Hace muchos años, cuando apenas comenzaba en los trajines del periodismo, tuve la suerte de realizar un reportaje en la fábrica de carburo y acetileno Alfredo Corcho Cinta, en Caimito, cuyos protagonistas fueron los obreros que, a pie de obra, en medio de un calor que parecía salido del último círculo del Infierno de Dante, garantizaban la producción en la única fábrica de su tipo en el país.
¿Bajo cuántos grados de calor se trabajaba allí? No lo recuerdo. Pero no olvido como el sudor empapaba de arriba a abajo el cuerpo de los obreros, que así se mantenían mientras duraba el tiempo de trabajo. Tarea brutal. Agotante al máximo. A ellos, protagonistas sinceros del reportaje, les regalé tan solo una bella frase del poeta argentino Juan Gelman: “Hablen, trabajadores del amor”.
En estos días, gracias a un acierto innegable de nuestros periodistas, hemos tenido la oportunidad de ver a otros hombres que, bajo temperaturas infernales también, intentan revertir el estado de deterioro de nuestras termoeléctricas, seres que, como todos, llegan a sus casas —bueno haberlo reconocido— y allí pueden encontrarse con apagones de una sustantiva cantidad de horas.

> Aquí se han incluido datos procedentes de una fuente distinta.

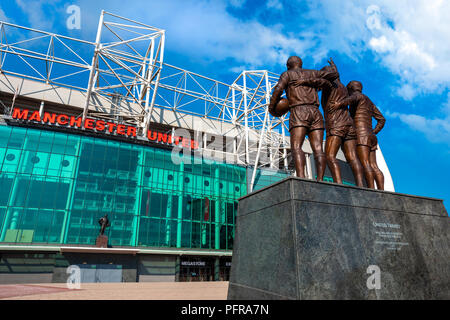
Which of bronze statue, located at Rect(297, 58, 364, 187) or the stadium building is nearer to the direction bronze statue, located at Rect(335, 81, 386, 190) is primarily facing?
the stadium building

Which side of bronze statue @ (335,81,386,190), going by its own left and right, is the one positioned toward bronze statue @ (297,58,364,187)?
left

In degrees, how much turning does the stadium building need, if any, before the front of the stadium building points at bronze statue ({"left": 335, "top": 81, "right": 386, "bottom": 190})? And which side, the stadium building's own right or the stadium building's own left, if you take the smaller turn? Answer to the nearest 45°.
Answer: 0° — it already faces it

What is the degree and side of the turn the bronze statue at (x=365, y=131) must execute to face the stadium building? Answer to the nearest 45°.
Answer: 0° — it already faces it

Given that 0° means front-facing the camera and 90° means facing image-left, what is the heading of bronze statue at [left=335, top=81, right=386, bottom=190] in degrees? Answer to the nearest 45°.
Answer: approximately 135°

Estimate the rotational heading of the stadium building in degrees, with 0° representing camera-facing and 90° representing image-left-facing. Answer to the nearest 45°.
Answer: approximately 315°

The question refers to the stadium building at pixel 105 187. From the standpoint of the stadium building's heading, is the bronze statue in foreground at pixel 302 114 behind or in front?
in front

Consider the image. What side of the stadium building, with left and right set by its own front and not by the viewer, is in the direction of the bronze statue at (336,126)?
front
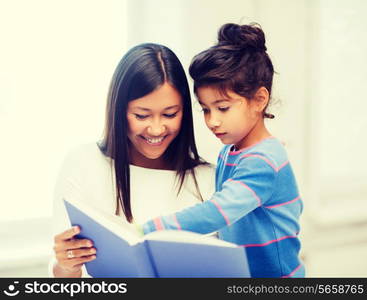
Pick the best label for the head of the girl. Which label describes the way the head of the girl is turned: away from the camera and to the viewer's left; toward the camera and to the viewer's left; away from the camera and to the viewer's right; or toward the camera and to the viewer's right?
toward the camera and to the viewer's left

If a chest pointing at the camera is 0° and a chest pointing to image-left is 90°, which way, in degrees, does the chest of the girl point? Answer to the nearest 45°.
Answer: approximately 45°
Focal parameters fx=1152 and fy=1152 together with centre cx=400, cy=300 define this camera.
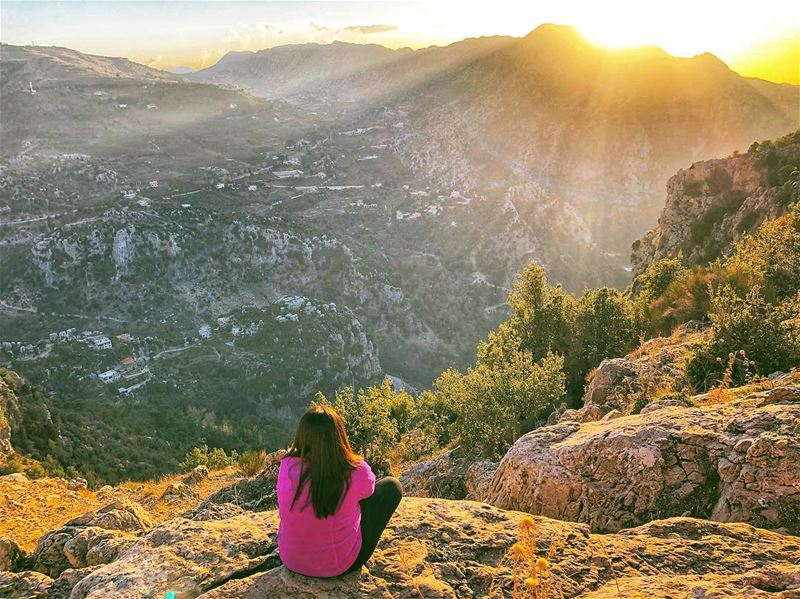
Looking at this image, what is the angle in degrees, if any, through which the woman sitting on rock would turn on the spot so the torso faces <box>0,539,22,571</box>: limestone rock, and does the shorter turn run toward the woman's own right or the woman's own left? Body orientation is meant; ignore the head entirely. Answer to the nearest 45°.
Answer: approximately 90° to the woman's own left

Duermen mal por ese motivo. Quizás muy mal en medio de este junio repleto de calor y mosquitos. Pero vuelven al día siguiente a la termoeléctrica, a enfrentarse responsablemente con ese antro de calor, profundo y oscuro, donde los espera una tarea titánica y, sobre todo, un pueblo que ansía resultados, léase final de los apagones.

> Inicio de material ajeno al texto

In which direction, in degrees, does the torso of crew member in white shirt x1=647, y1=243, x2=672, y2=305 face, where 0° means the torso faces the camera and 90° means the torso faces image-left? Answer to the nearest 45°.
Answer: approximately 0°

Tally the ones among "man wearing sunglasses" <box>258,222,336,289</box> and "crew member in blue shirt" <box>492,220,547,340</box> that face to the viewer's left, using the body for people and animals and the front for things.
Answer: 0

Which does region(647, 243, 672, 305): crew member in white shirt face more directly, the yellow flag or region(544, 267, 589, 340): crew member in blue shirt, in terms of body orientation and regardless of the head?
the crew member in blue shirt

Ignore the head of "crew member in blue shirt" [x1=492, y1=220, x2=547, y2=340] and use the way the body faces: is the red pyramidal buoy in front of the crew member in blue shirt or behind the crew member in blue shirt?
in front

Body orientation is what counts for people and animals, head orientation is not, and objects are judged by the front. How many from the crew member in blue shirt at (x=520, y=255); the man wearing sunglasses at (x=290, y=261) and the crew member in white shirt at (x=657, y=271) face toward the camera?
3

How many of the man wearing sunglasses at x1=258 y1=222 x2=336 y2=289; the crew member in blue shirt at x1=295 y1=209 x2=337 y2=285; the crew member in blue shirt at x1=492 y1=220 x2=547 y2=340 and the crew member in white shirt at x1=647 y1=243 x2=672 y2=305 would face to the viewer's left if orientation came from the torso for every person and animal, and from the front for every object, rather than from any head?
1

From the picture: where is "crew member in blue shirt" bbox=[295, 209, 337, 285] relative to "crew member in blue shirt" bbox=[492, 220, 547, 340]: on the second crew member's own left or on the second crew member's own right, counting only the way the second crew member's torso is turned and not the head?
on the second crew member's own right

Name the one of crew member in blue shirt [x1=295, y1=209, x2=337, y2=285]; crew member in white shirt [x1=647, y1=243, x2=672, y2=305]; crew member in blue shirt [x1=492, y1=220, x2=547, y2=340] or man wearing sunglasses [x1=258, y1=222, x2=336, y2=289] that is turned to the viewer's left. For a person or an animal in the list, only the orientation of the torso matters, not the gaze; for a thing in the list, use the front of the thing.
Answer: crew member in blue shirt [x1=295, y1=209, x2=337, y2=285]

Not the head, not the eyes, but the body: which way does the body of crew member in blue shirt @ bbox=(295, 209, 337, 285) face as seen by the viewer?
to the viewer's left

Han transcurrido ya dos décadas desde que pusiera fin a mi paso por una microbrigada, en la cual permanecí cinco años al Sol, cargando bloques, sacos de cemento, paneles, postes de concreto, cavando zanjas y calles… y hundiéndome muchas veces en un tanque de agua para, ensopado de pies a cabeza, resistir mejor los embates del verano cubano.
“Trabajar cansa”, decía el poeta italiano Cesare Pavese. Y bajo el Sol del Caribe o en medio de una caldera vaporosa, ni se diga. No hago comparaciones con estos hombres. No me atrevería. Haber tenido esa experiencia me lleva a comprender mejor la labor inmensa de ellos, que luchan a brazo partido por su país mientras otros se miran frescamente el brillo de sus zapatos.

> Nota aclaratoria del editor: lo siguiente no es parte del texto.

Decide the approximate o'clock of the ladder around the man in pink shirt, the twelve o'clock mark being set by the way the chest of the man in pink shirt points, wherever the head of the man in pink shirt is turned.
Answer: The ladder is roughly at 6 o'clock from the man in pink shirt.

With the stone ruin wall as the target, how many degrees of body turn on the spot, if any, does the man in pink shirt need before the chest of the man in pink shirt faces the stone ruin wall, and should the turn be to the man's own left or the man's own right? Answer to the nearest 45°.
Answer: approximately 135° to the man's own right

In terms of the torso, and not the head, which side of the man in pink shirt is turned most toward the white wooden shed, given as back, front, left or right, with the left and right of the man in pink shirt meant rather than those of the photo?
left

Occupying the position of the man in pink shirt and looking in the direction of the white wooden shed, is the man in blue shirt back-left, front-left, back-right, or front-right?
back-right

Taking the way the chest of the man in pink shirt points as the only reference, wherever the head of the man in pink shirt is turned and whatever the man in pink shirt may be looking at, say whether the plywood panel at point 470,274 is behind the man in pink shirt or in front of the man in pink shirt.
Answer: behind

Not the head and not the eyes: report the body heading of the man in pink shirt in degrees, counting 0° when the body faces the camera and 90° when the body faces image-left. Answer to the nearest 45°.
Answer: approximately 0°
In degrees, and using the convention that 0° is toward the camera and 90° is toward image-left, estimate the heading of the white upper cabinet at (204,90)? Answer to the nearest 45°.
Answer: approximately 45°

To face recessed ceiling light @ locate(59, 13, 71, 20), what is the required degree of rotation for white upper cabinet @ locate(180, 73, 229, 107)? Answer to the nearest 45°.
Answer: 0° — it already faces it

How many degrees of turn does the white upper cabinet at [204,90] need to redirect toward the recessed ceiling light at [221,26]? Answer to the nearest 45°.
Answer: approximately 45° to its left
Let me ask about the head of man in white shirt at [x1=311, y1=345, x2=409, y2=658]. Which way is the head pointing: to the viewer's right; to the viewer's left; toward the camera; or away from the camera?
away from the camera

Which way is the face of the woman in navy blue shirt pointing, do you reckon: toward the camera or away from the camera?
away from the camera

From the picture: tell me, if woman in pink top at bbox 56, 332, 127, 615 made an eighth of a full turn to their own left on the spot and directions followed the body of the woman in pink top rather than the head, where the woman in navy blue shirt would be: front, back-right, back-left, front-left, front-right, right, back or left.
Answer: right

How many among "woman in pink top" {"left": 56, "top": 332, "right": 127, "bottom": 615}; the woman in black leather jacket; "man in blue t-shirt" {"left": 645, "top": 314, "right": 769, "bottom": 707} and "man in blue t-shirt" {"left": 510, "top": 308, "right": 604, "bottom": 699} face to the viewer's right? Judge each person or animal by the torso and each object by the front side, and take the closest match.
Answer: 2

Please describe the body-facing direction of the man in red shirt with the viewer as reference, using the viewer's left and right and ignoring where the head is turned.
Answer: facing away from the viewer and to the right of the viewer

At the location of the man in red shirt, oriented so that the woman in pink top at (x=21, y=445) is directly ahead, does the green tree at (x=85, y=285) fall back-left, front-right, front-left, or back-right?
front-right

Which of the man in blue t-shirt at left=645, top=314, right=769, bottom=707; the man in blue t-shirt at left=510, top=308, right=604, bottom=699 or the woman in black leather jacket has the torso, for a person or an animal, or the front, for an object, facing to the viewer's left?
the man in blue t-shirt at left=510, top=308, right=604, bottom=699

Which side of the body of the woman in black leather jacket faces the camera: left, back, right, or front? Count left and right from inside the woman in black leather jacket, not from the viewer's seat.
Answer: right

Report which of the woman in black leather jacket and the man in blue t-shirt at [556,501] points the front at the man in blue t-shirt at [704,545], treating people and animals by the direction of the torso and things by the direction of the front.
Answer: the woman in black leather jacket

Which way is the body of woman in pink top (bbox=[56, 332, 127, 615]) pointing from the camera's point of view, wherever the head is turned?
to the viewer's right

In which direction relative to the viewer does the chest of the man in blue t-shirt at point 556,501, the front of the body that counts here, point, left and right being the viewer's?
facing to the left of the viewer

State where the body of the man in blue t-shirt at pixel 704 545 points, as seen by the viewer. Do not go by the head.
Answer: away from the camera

¡Qué bueno entonces haber escuchado sus voces, el latir de sus sinceros corazones y el verbo natural, sin falsedades, con que acabarán alumbrando el camino de un país!
Ellos parecen ideales para cumplir una bellísima frase de ese gran poeta cubano llamado Samuel Feijóo: “Yo escribo allá abajo, en la oscuridad de las raíces, para que allá arriba, en la rosa, haya luz”.
Y no es desacertada la comparación. ¿Quiere ver alguien una página más bella que la escrita por los obreros de nuestras termoeléctricas?